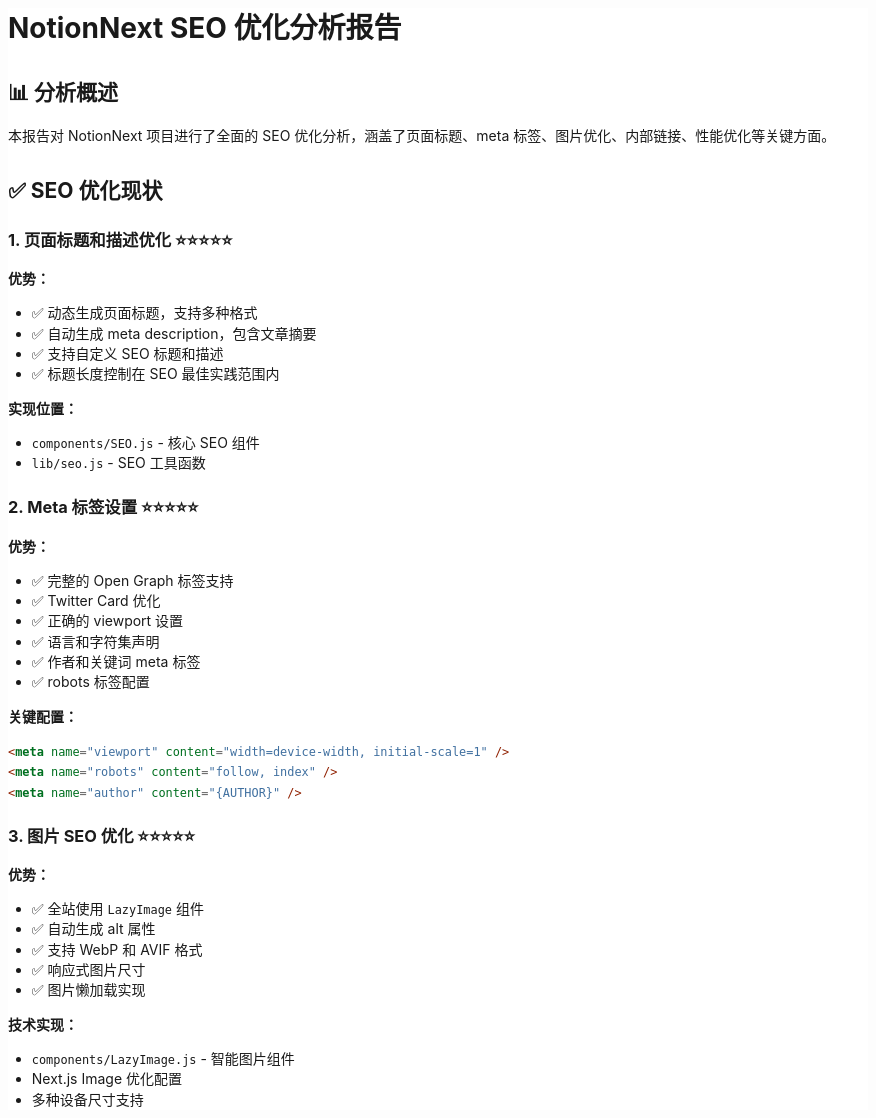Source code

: # NotionNext SEO 优化分析报告

## 📊 分析概述

本报告对 NotionNext 项目进行了全面的 SEO 优化分析，涵盖了页面标题、meta 标签、图片优化、内部链接、性能优化等关键方面。

## ✅ SEO 优化现状

### 1. 页面标题和描述优化 ⭐⭐⭐⭐⭐

**优势：**
- ✅ 动态生成页面标题，支持多种格式
- ✅ 自动生成 meta description，包含文章摘要
- ✅ 支持自定义 SEO 标题和描述
- ✅ 标题长度控制在 SEO 最佳实践范围内

**实现位置：**
- `components/SEO.js` - 核心 SEO 组件
- `lib/seo.js` - SEO 工具函数

### 2. Meta 标签设置 ⭐⭐⭐⭐⭐

**优势：**
- ✅ 完整的 Open Graph 标签支持
- ✅ Twitter Card 优化
- ✅ 正确的 viewport 设置
- ✅ 语言和字符集声明
- ✅ 作者和关键词 meta 标签
- ✅ robots 标签配置

**关键配置：**
```html
<meta name="viewport" content="width=device-width, initial-scale=1" />
<meta name="robots" content="follow, index" />
<meta name="author" content="{AUTHOR}" />
```

### 3. 图片 SEO 优化 ⭐⭐⭐⭐⭐

**优势：**
- ✅ 全站使用 `LazyImage` 组件
- ✅ 自动生成 alt 属性
- ✅ 支持 WebP 和 AVIF 格式
- ✅ 响应式图片尺寸
- ✅ 图片懒加载实现

**技术实现：**
- `components/LazyImage.js` - 智能图片组件
- Next.js Image 优化配置
- 多种设备尺寸支持
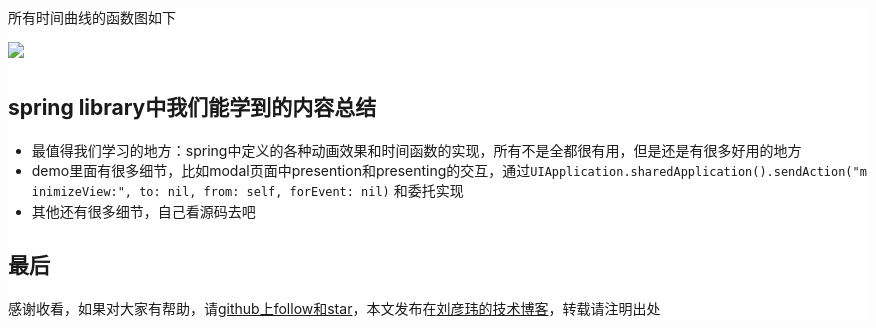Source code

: 所有时间曲线的函数图如下

![](http://images.jumppo.com/uploads/springsCAMediaTimingFunction.png)


##  spring library中我们能学到的内容总结

-   最值得我们学习的地方：spring中定义的各种动画效果和时间函数的实现，所有不是全都很有用，但是还是有很多好用的地方
-   demo里面有很多细节，比如modal页面中presention和presenting的交互，通过````UIApplication.sharedApplication().sendAction("minimizeView:", to: nil, from: self, forEvent: nil)```` 和委托实现
-   其他还有很多细节，自己看源码去吧



##  最后

感谢收看，如果对大家有帮助，请[github上follow和star](https://github.com/coolnameismy)，本文发布在[刘彦玮的技术博客](http://liuyanwei.jumppo.com/)，转载请注明出处
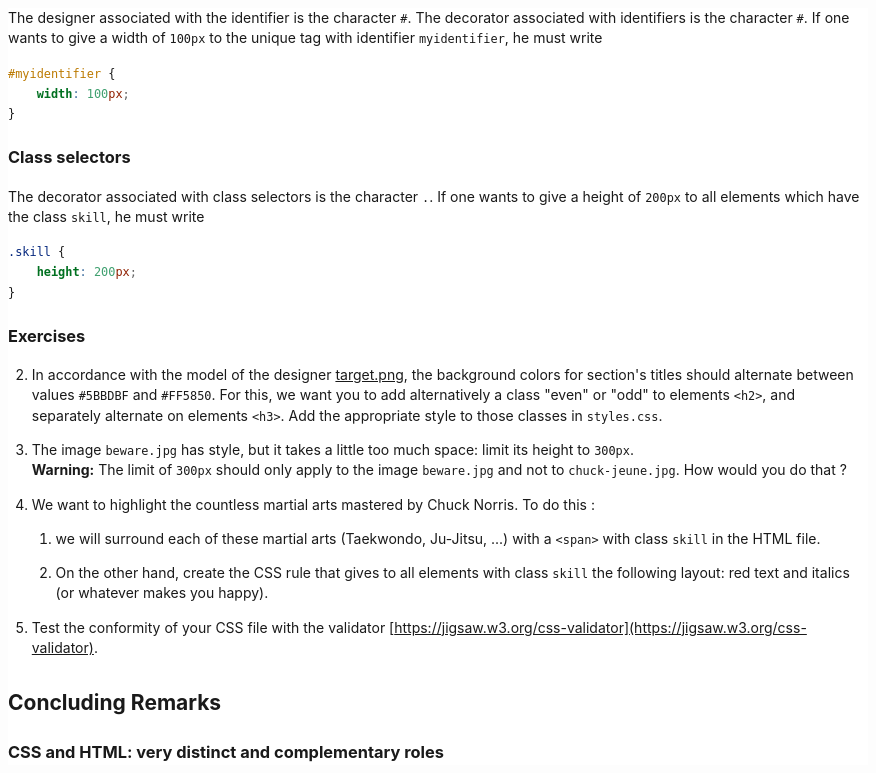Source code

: The designer associated with the identifier is the character `#`.  The decorator
associated with identifiers is the character `#`. If one wants to give a width
of `100px` to the unique tag with identifier `myidentifier`, he must write

```css
#myidentifier {
    width: 100px;
}
```

### Class selectors

The decorator associated with class selectors is the character `.`. If one wants
to give a height of `200px` to all elements which have the class `skill`, he
must write

```css
.skill {
    height: 200px;
}
```

### Exercises

<div class="exercise-en">

2. In accordance with the model of the designer
   [target.png]({{site.baseurl}}/assets/target.png), the background colors for
   section's titles should alternate between values `#5BBDBF` and `#FF5850`. For
   this, we want you to add alternatively a class "even" or "odd" to elements
   `<h2>`, and separately alternate on elements `<h3>`. Add the appropriate
   style to those classes in `styles.css`.

3. The image `beware.jpg` has style, but it takes a little too much space: limit
   its height to `300px`.  
   **Warning:** The limit of `300px` should only apply to the image
   `beware.jpg` and not to `chuck-jeune.jpg`. How would you do that ?

5. We want to highlight the countless martial arts mastered by Chuck Norris. To
   do this :

   1. we will surround each of these martial arts (Taekwondo, Ju-Jitsu, ...)
      with a `<span>`  with class `skill` in the HTML file.

   2. On the other hand, create the CSS rule that gives to all
      elements with class `skill` the following layout: red text
      and italics (or whatever makes you happy).

10. Test the conformity of your CSS file with the validator
    [https://jigsaw.w3.org/css-validator](https://jigsaw.w3.org/css-validator).

</div>

## Concluding Remarks

### CSS and HTML: very distinct and complementary roles
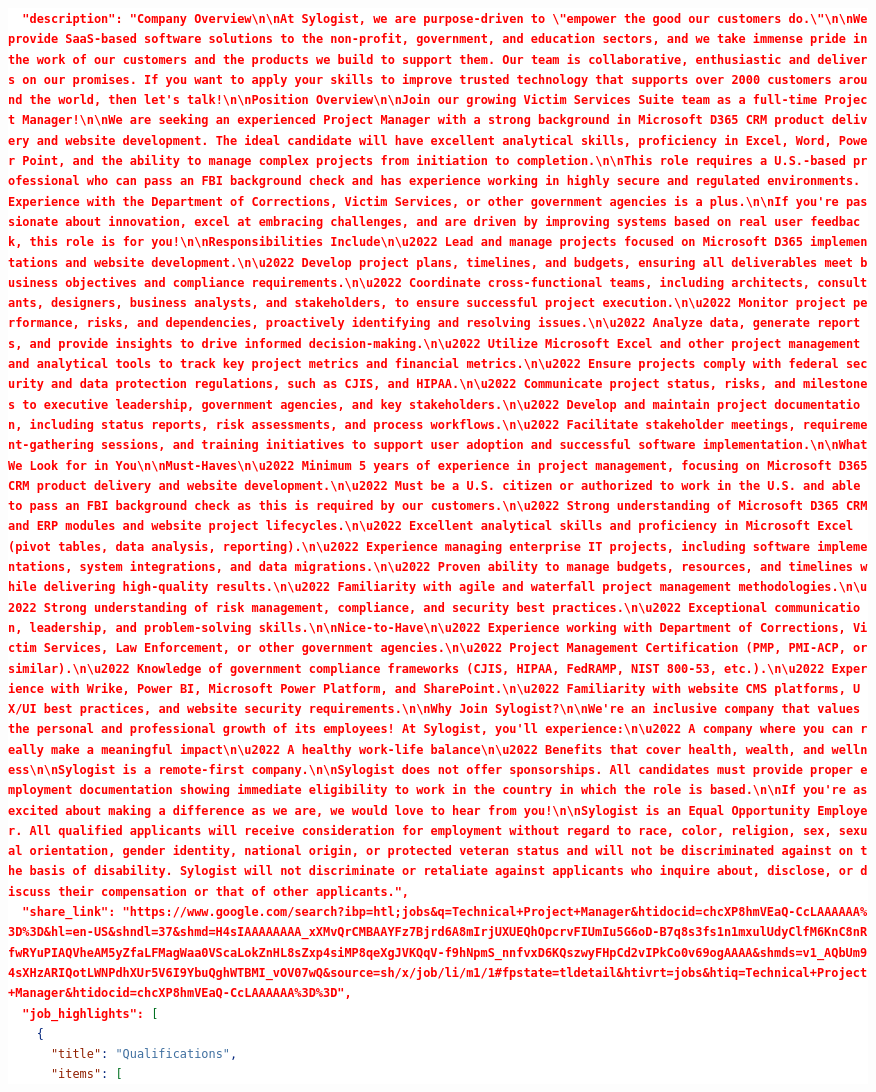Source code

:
 ```json
  "description": "Company Overview\n\nAt Sylogist, we are purpose-driven to \"empower the good our customers do.\"\n\nWe provide SaaS-based software solutions to the non-profit, government, and education sectors, and we take immense pride in the work of our customers and the products we build to support them. Our team is collaborative, enthusiastic and delivers on our promises. If you want to apply your skills to improve trusted technology that supports over 2000 customers around the world, then let's talk!\n\nPosition Overview\n\nJoin our growing Victim Services Suite team as a full-time Project Manager!\n\nWe are seeking an experienced Project Manager with a strong background in Microsoft D365 CRM product delivery and website development. The ideal candidate will have excellent analytical skills, proficiency in Excel, Word, Power Point, and the ability to manage complex projects from initiation to completion.\n\nThis role requires a U.S.-based professional who can pass an FBI background check and has experience working in highly secure and regulated environments. Experience with the Department of Corrections, Victim Services, or other government agencies is a plus.\n\nIf you're passionate about innovation, excel at embracing challenges, and are driven by improving systems based on real user feedback, this role is for you!\n\nResponsibilities Include\n\u2022 Lead and manage projects focused on Microsoft D365 implementations and website development.\n\u2022 Develop project plans, timelines, and budgets, ensuring all deliverables meet business objectives and compliance requirements.\n\u2022 Coordinate cross-functional teams, including architects, consultants, designers, business analysts, and stakeholders, to ensure successful project execution.\n\u2022 Monitor project performance, risks, and dependencies, proactively identifying and resolving issues.\n\u2022 Analyze data, generate reports, and provide insights to drive informed decision-making.\n\u2022 Utilize Microsoft Excel and other project management and analytical tools to track key project metrics and financial metrics.\n\u2022 Ensure projects comply with federal security and data protection regulations, such as CJIS, and HIPAA.\n\u2022 Communicate project status, risks, and milestones to executive leadership, government agencies, and key stakeholders.\n\u2022 Develop and maintain project documentation, including status reports, risk assessments, and process workflows.\n\u2022 Facilitate stakeholder meetings, requirement-gathering sessions, and training initiatives to support user adoption and successful software implementation.\n\nWhat We Look for in You\n\nMust-Haves\n\u2022 Minimum 5 years of experience in project management, focusing on Microsoft D365 CRM product delivery and website development.\n\u2022 Must be a U.S. citizen or authorized to work in the U.S. and able to pass an FBI background check as this is required by our customers.\n\u2022 Strong understanding of Microsoft D365 CRM and ERP modules and website project lifecycles.\n\u2022 Excellent analytical skills and proficiency in Microsoft Excel (pivot tables, data analysis, reporting).\n\u2022 Experience managing enterprise IT projects, including software implementations, system integrations, and data migrations.\n\u2022 Proven ability to manage budgets, resources, and timelines while delivering high-quality results.\n\u2022 Familiarity with agile and waterfall project management methodologies.\n\u2022 Strong understanding of risk management, compliance, and security best practices.\n\u2022 Exceptional communication, leadership, and problem-solving skills.\n\nNice-to-Have\n\u2022 Experience working with Department of Corrections, Victim Services, Law Enforcement, or other government agencies.\n\u2022 Project Management Certification (PMP, PMI-ACP, or similar).\n\u2022 Knowledge of government compliance frameworks (CJIS, HIPAA, FedRAMP, NIST 800-53, etc.).\n\u2022 Experience with Wrike, Power BI, Microsoft Power Platform, and SharePoint.\n\u2022 Familiarity with website CMS platforms, UX/UI best practices, and website security requirements.\n\nWhy Join Sylogist?\n\nWe're an inclusive company that values the personal and professional growth of its employees! At Sylogist, you'll experience:\n\u2022 A company where you can really make a meaningful impact\n\u2022 A healthy work-life balance\n\u2022 Benefits that cover health, wealth, and wellness\n\nSylogist is a remote-first company.\n\nSylogist does not offer sponsorships. All candidates must provide proper employment documentation showing immediate eligibility to work in the country in which the role is based.\n\nIf you're as excited about making a difference as we are, we would love to hear from you!\n\nSylogist is an Equal Opportunity Employer. All qualified applicants will receive consideration for employment without regard to race, color, religion, sex, sexual orientation, gender identity, national origin, or protected veteran status and will not be discriminated against on the basis of disability. Sylogist will not discriminate or retaliate against applicants who inquire about, disclose, or discuss their compensation or that of other applicants.",
  "share_link": "https://www.google.com/search?ibp=htl;jobs&q=Technical+Project+Manager&htidocid=chcXP8hmVEaQ-CcLAAAAAA%3D%3D&hl=en-US&shndl=37&shmd=H4sIAAAAAAAA_xXMvQrCMBAAYFz7Bjrd6A8mIrjUXUEQhOpcrvFIUmIu5G6oD-B7q8s3fs1n1mxulUdyClfM6KnC8nRfwRYuPIAQVheAM5yZfaLFMagWaa0VScaLokZnHL8sZxp4siMP8qeXgJVKQqV-f9hNpmS_nnfvxD6KQszwyFHpCd2vIPkCo0v69ogAAAA&shmds=v1_AQbUm94sXHzARIQotLWNPdhXUr5V6I9YbuQghWTBMI_vOV07wQ&source=sh/x/job/li/m1/1#fpstate=tldetail&htivrt=jobs&htiq=Technical+Project+Manager&htidocid=chcXP8hmVEaQ-CcLAAAAAA%3D%3D",
  "job_highlights": [
    {
      "title": "Qualifications",
      "items": [
```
━━━━━━━━━━━━━━━━━━━━━━━━━━━━━━
_PROBLEM DESCRIPTION_:
Work out how many lines above have the string "character" in them, and give only the number.

_RESULT_:
3